◆ EXCERPTED TEXT:
==============================
People don’t buy from people they like. No! Your buyer doesn’t care about you or your product or service. It’s not your job to overcome objections, it’s your buyer’s.

Closing isn’t a skill of good salespeople; it’s the skill of weak salespeople. Price isn’t the main reason salespeople lose the sale. Gap Selling shreds traditional and closely held sales beliefs that have been hurting salespeople for decades.

For years, salespeople have embraced a myriad of sales tactics and belief systems that have unknowingly created many of the issues they have been trying to avoid such as: long sales cycles, price objections, no decision, prospects going dark, last minute feature requests, and more. Success at sales requires more than a set of tactics.

Salespeople need to understand the game of sales, how sales works, and what the buyer is going through in order to make the decision to buy (change) or not to buy (not change). Gap Selling is a game-changing book designed to raise the sales IQ of selling organizations around the world.
==============================
◆ APPLY WHAT YOU READ:
a) According to the Gap Selling passage, why does the book set out to shred traditional sales beliefs? Respond in one to three sentences.
b) For each statement below, state whether it agrees with the Gap Selling passage, answering yes or no and quoting the deciding words: (i) price is the main reason salespeople lose a sale; (ii) overcoming objections is the buyer's job; (iii) long sales cycles are among the issues that sales tactics and belief systems have created.
c) From the Gap Selling passage, extract the words from "For years, salespeople" to "around the world.".

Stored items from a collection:
==============================
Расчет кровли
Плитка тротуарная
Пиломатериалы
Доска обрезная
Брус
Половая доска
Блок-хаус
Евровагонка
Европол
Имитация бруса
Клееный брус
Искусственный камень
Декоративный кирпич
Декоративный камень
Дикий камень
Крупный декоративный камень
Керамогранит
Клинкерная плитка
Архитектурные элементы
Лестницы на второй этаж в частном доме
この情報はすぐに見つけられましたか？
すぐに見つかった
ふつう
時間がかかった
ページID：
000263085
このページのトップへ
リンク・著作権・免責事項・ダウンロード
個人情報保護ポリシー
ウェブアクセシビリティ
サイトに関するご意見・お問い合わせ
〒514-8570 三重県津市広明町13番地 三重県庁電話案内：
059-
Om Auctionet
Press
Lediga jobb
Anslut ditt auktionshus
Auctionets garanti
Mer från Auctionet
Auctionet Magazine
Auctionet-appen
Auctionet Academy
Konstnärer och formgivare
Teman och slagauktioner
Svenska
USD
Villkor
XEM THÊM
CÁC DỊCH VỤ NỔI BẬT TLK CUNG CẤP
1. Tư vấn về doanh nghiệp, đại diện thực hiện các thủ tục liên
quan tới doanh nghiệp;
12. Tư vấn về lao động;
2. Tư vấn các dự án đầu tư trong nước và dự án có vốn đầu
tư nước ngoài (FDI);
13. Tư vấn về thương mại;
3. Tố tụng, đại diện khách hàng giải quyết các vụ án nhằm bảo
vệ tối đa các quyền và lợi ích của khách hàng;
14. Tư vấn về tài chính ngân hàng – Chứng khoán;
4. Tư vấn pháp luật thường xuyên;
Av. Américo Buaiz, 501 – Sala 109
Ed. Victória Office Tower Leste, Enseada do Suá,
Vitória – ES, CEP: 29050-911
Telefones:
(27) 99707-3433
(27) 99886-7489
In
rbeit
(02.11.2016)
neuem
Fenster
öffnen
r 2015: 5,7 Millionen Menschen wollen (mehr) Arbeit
==============================
◆ TASK SOLUTIONS:
a) The book targets traditional and closely held sales beliefs because, in the passage's words, they have been hurting salespeople for decades.

b)
(i) No: "Price isn’t the main reason salespeople lose the sale."
(ii) Yes: "It’s not your job to overcome objections, it’s your buyer’s."
(iii) Yes: "have unknowingly created many of the issues they have been trying to avoid such as: long sales cycles"

c)
For years, salespeople have embraced a myriad of sales tactics and belief systems that have unknowingly created many of the issues they have been trying to avoid such as: long sales cycles, price objections, no decision, prospects going dark, last minute feature requests, and more. Success at sales requires more than a set of tactics.

Salespeople need to understand the game of sales, how sales works, and what the buyer is going through in order to make the decision to buy (change) or not to buy (not change). Gap Selling is a game-changing book designed to raise the sales IQ of selling organizations around the world.